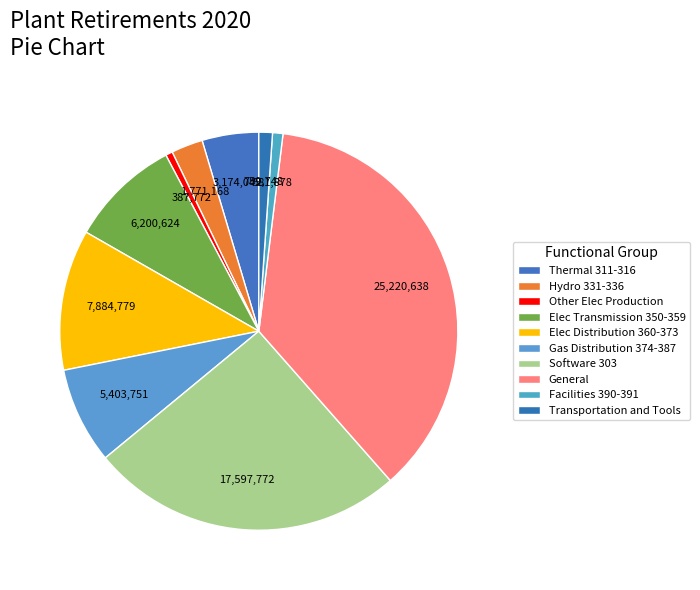

Count the number of slices in the pie.

10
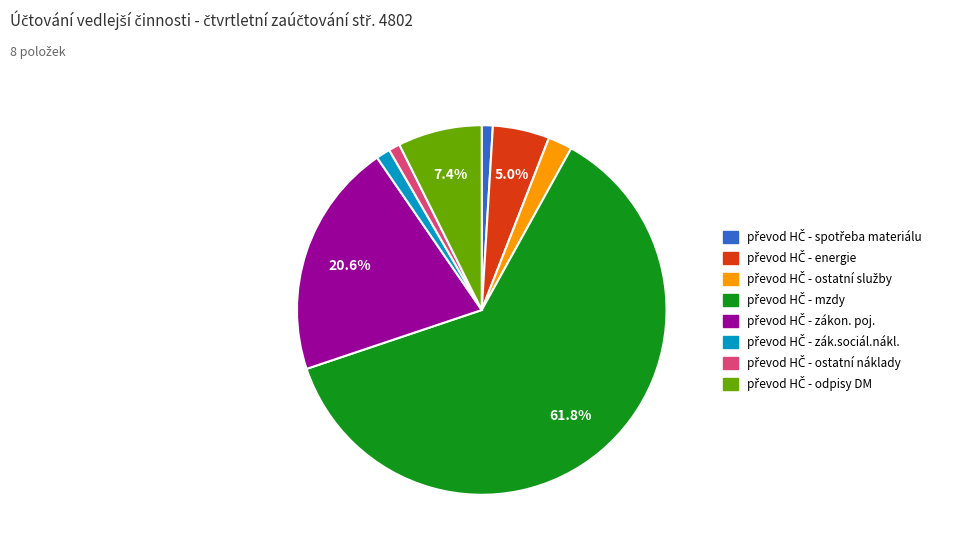

Is there any slice that represents more than half of the pie?

Yes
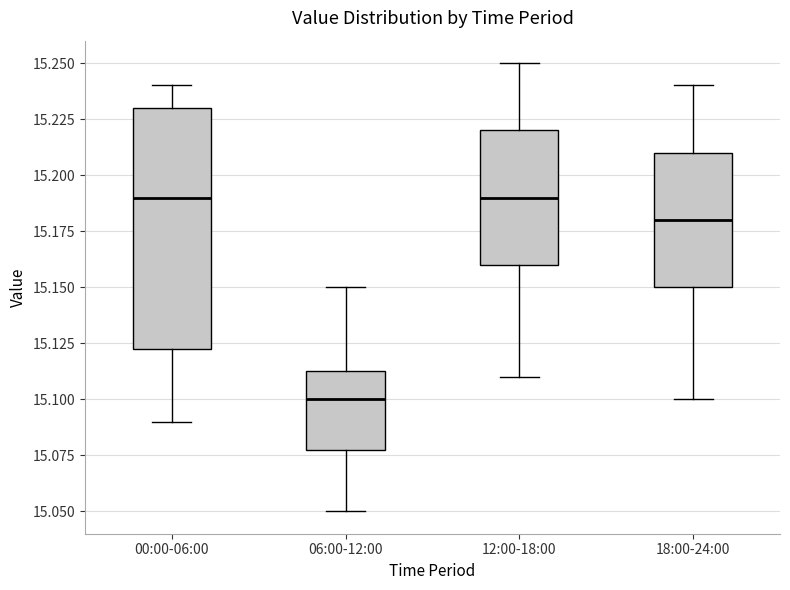

Where does the lower whisker of the box for 18:00-24:00 end on the y-axis? The values are not printed on the chart, so give them approximately, as read against the axis.

15.100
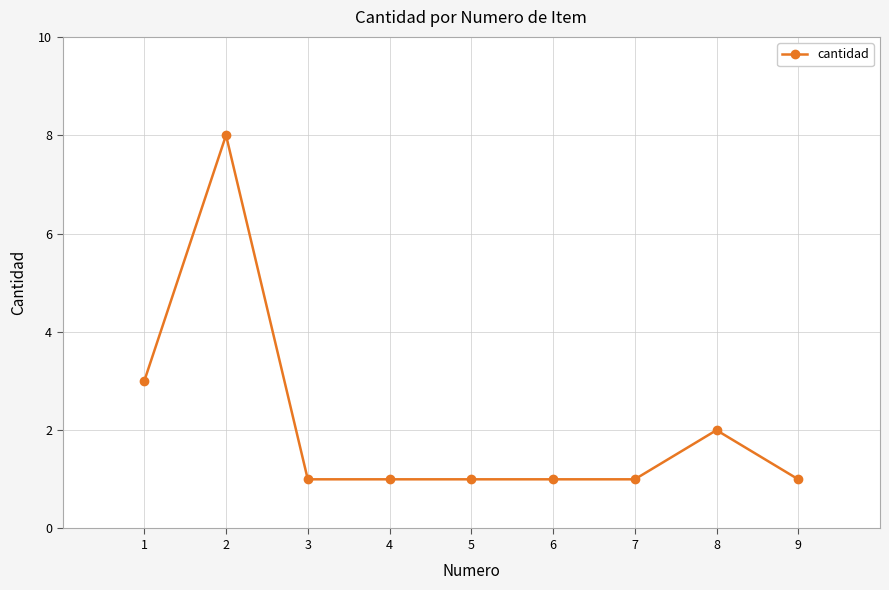

What is the change in value from 1 to 3?

-2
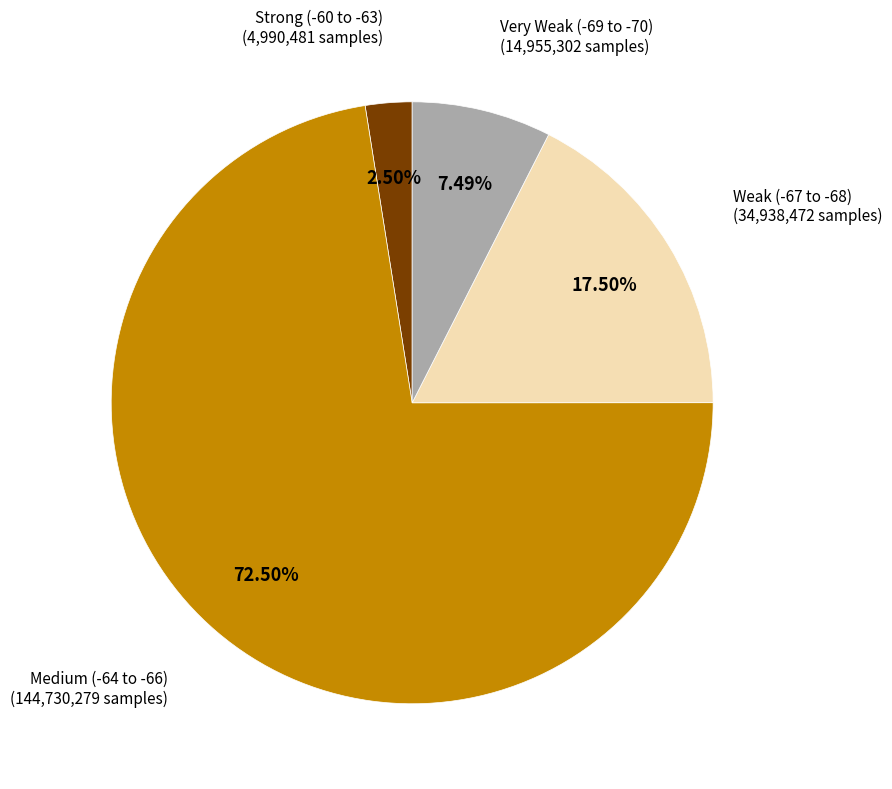

Is there a majority slice in this chart?

Yes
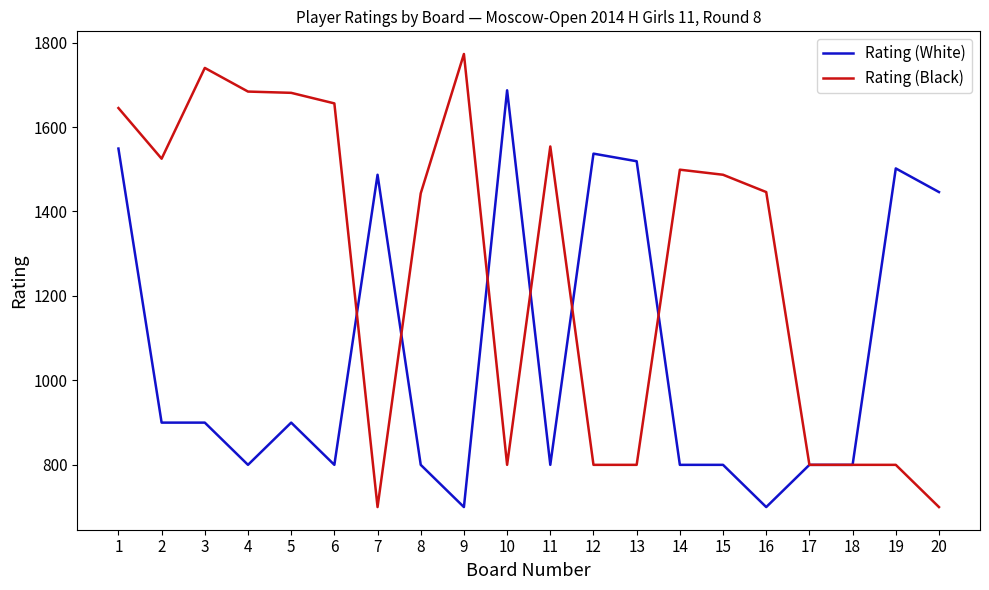

What is the average value of the Rating (White) series?

1061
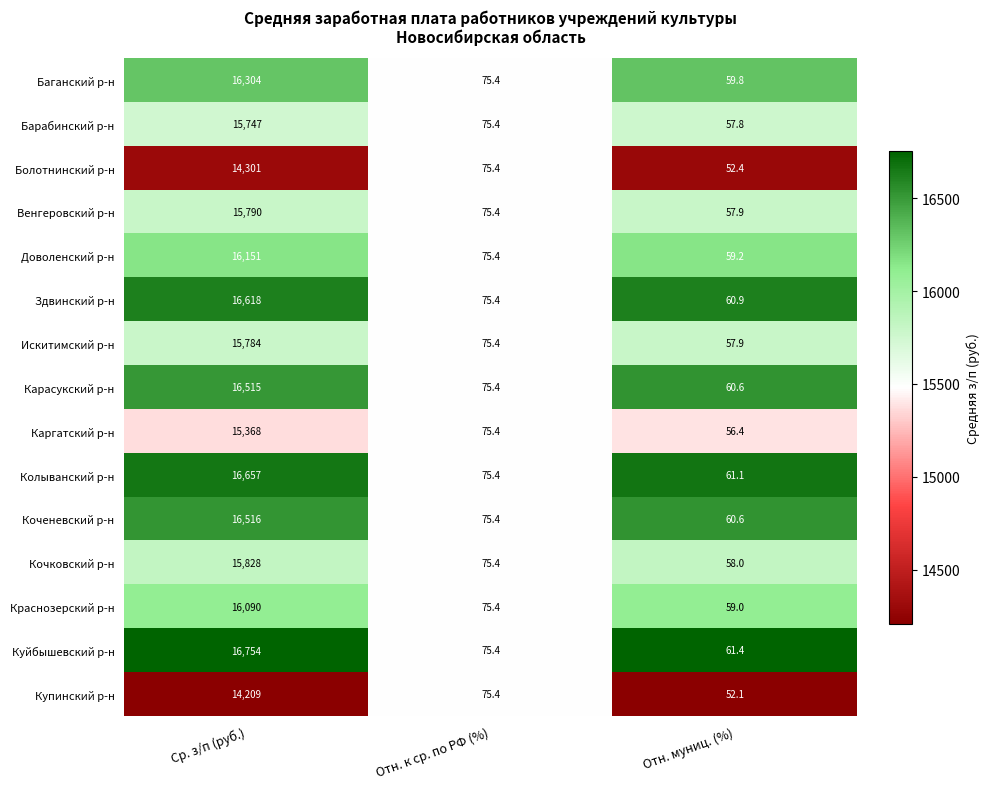

Rank the series by their maximum value, from highest to lowest.

Куйбышевский р-н, Колыванский р-н, Здвинский р-н, Коченевский р-н, Карасукский р-н, Баганский р-н, Доволенский р-н, Краснозерский р-н, Кочковский р-н, Венгеровский р-н, Искитимский р-н, Барабинский р-н, Каргатский р-н, Болотнинский р-н, Купинский р-н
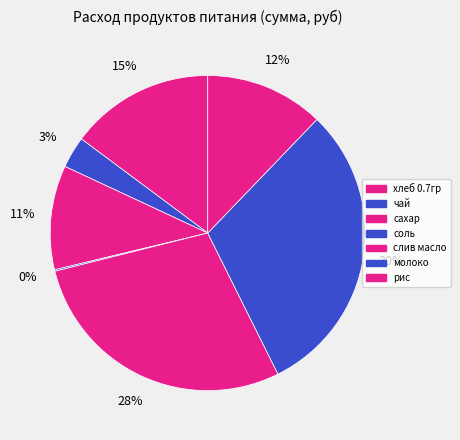

To the nearest percent, what is the average slice percentage?

14%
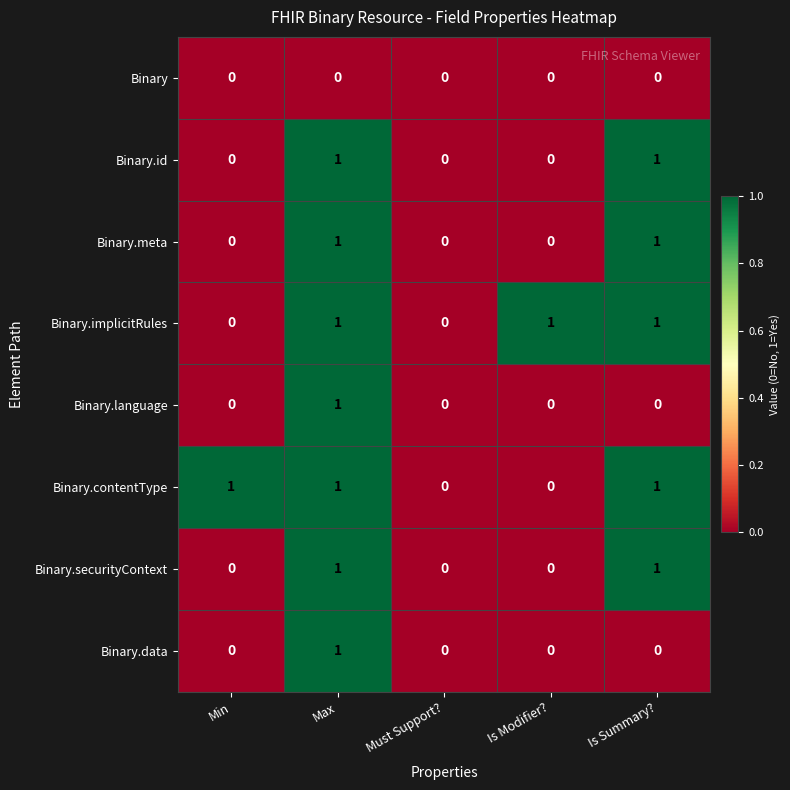

At which category is the sum across all series the highest?

Max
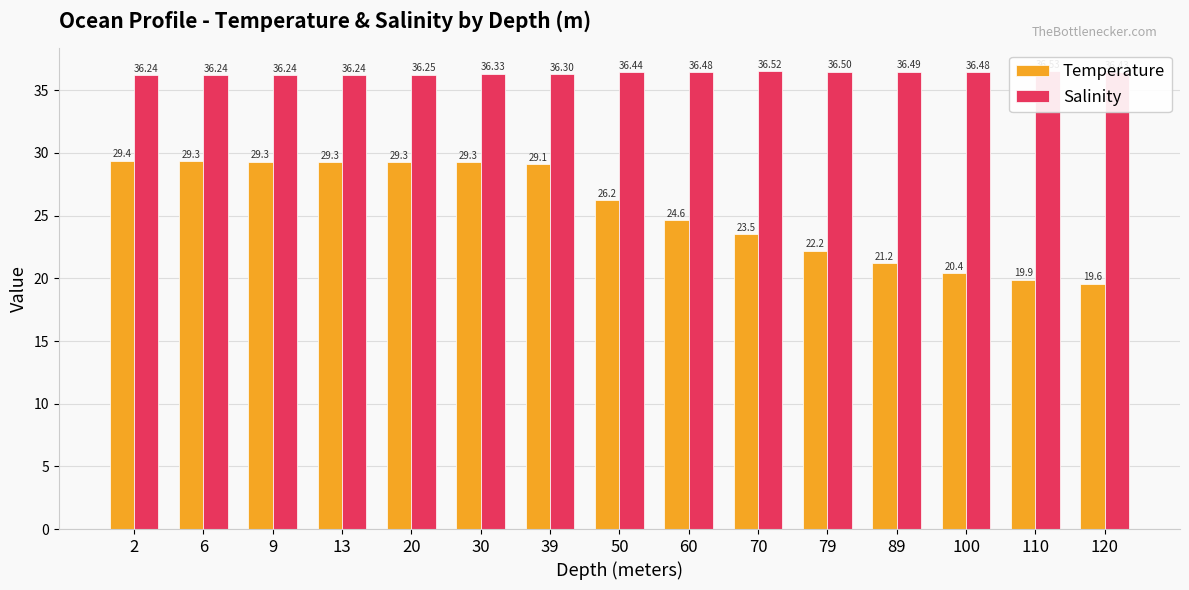

Rank the series by their maximum value, from highest to lowest.

Salinity, Temperature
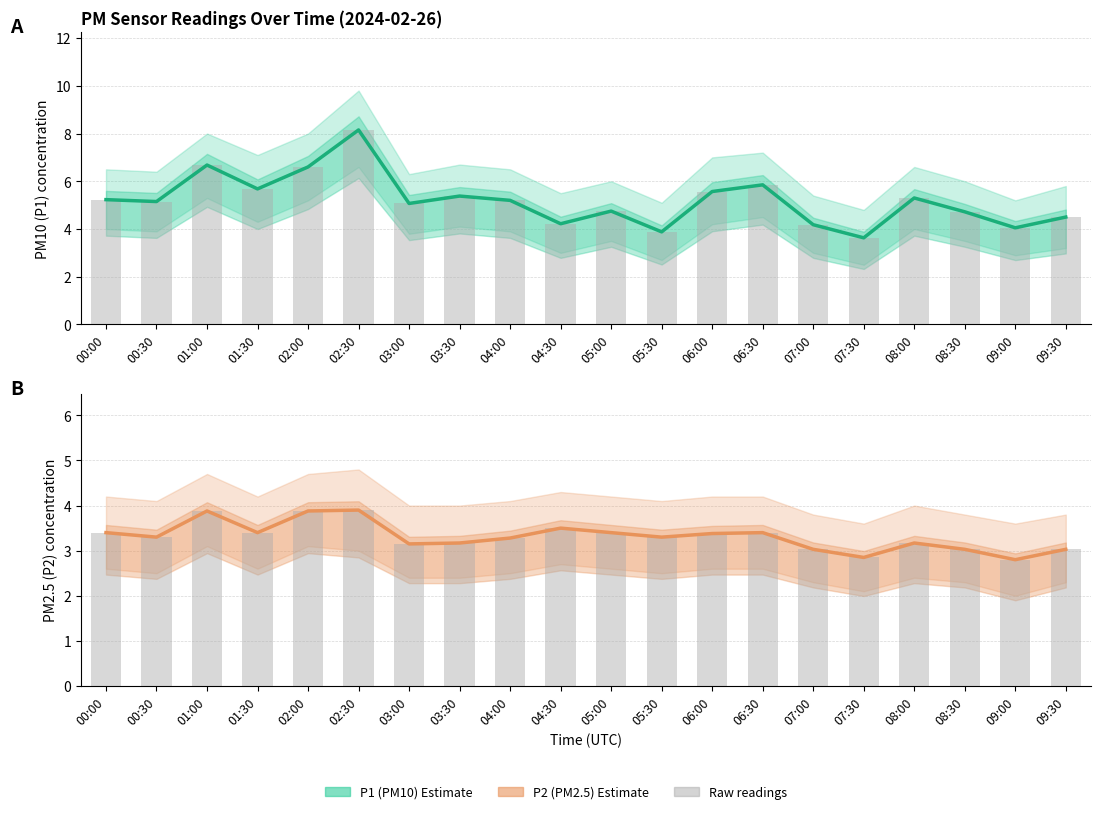

Which has a higher value, 08:00 or 07:00?

08:00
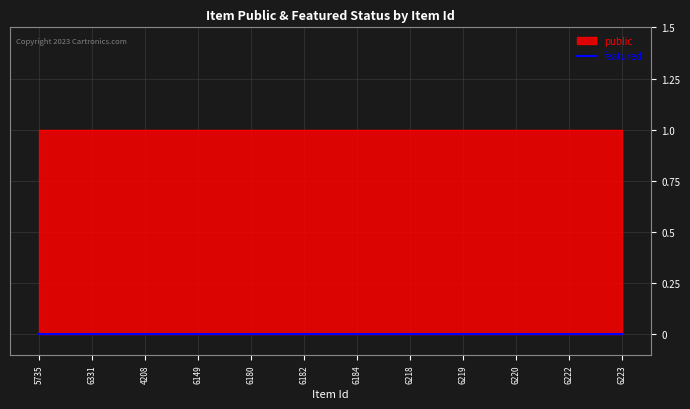

What is the label of the 1st point from the left?

5735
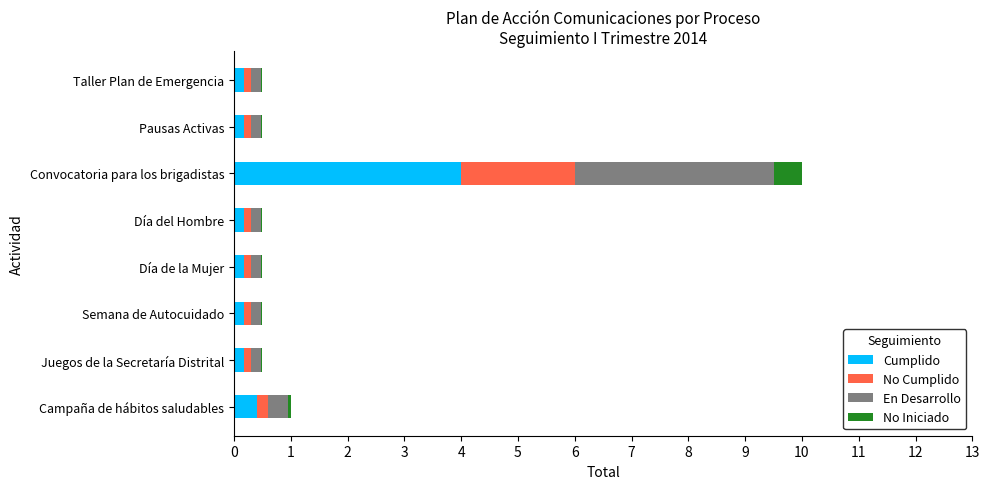

What is the highest value of the Cumplido series?

4.0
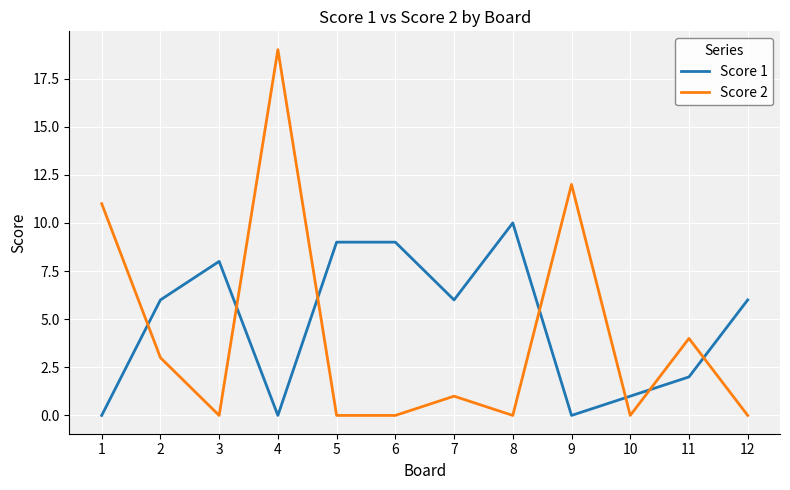

Which series has the largest total across all categories?

Score 1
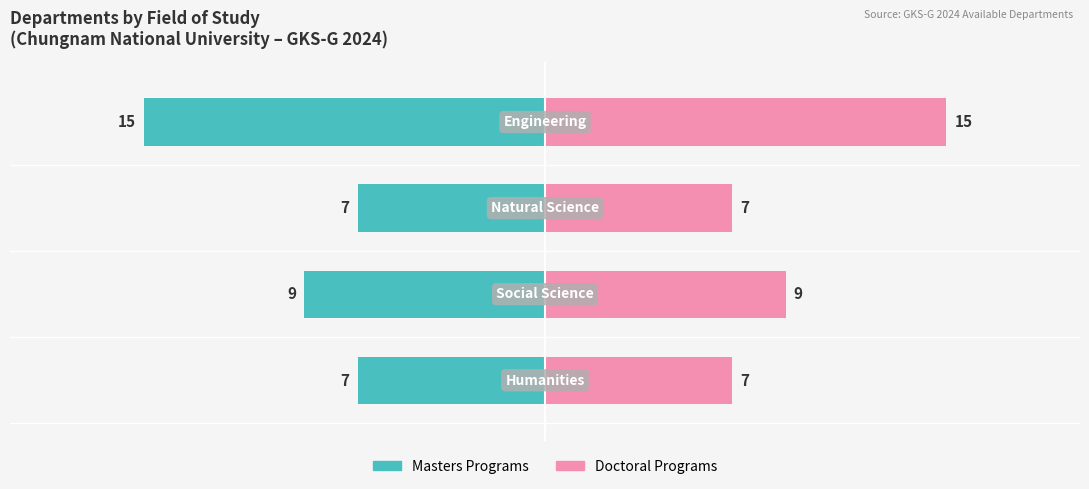

Is it true that Doctoral Programs equals 7 at −10?

True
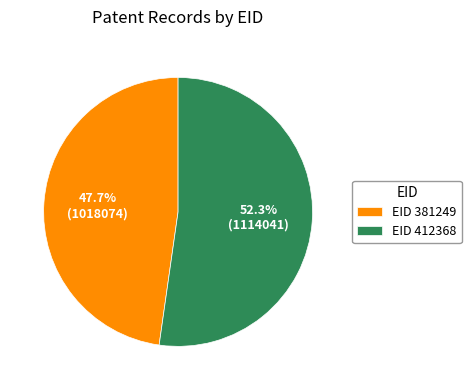

Rank the categories by value from lowest to highest.

EID 381249, EID 412368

* **Aim of the task**: Copy word for word the stretch of rows from the line containing "What is the label" through the end of the rows, leaving out the pictures.

* **Solution**:
What is the label of the 1st point from the left?

5735

What is the highest value of the Cumplido series?

4.0

Which series has the largest total across all categories?

Score 1

Is it true that Doctoral Programs equals 7 at −10?

True

Rank the categories by value from lowest to highest.

EID 381249, EID 412368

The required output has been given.